EXCERPTED RECORDS
────────────────
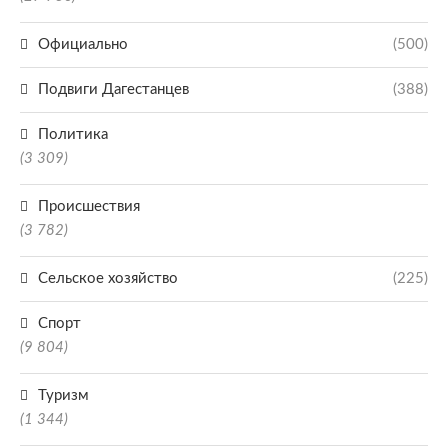
Официально
(500)
Подвиги Дагестанцев
(388)
Политика
(3 309)
Происшествия
(3 782)
Сельское хозяйство
(225)
Спорт
(9 804)
Туризм
(1 344)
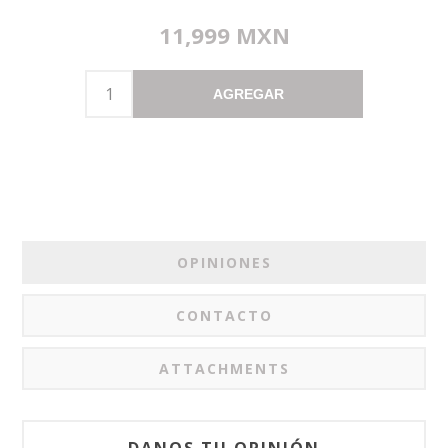
11,999 MXN
AGREGAR
OPINIONES
CONTACTO
ATTACHMENTS
DANOS TU OPINIÓN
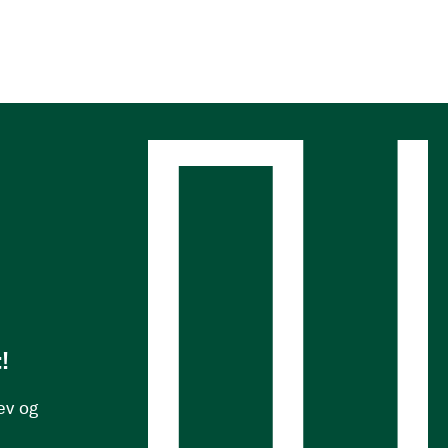
s
!
ev og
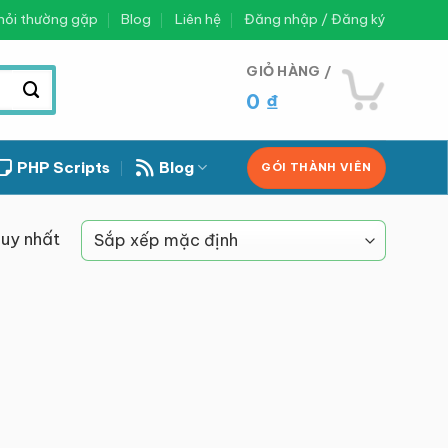
hỏi thường gặp
Blog
Liên hệ
Đăng nhập / Đăng ký
GIỎ HÀNG /
0
₫
PHP Scripts
Blog
GÓI THÀNH VIÊN
duy nhất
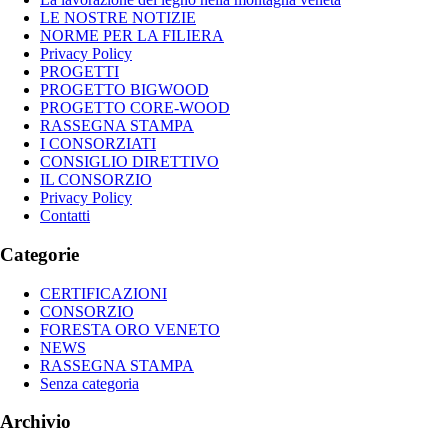
LE NOSTRE NOTIZIE
NORME PER LA FILIERA
Privacy Policy
PROGETTI
PROGETTO BIGWOOD
PROGETTO CORE-WOOD
RASSEGNA STAMPA
I CONSORZIATI
CONSIGLIO DIRETTIVO
IL CONSORZIO
Privacy Policy
Contatti
Categorie
CERTIFICAZIONI
CONSORZIO
FORESTA ORO VENETO
NEWS
RASSEGNA STAMPA
Senza categoria
Archivio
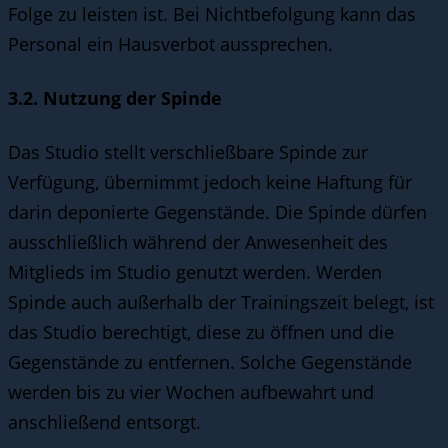
Folge zu leisten ist. Bei Nichtbefolgung kann das
Personal ein Hausverbot aussprechen.
3.2. Nutzung der Spinde
Das Studio stellt verschließbare Spinde zur
Verfügung, übernimmt jedoch keine Haftung für
darin deponierte Gegenstände. Die Spinde dürfen
ausschließlich während der Anwesenheit des
Mitglieds im Studio genutzt werden. Werden
Spinde auch außerhalb der Trainingszeit belegt, ist
das Studio berechtigt, diese zu öffnen und die
Gegenstände zu entfernen. Solche Gegenstände
werden bis zu vier Wochen aufbewahrt und
anschließend entsorgt.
────────────────
YOUR OBJECTIVE
Using the listing above, pull out all lines that hold the word "Gegenstände".

RESPONSE FOR THIS EXERCISE
darin deponierte Gegenstände. Die Spinde dürfen
Gegenstände zu entfernen. Solche Gegenstände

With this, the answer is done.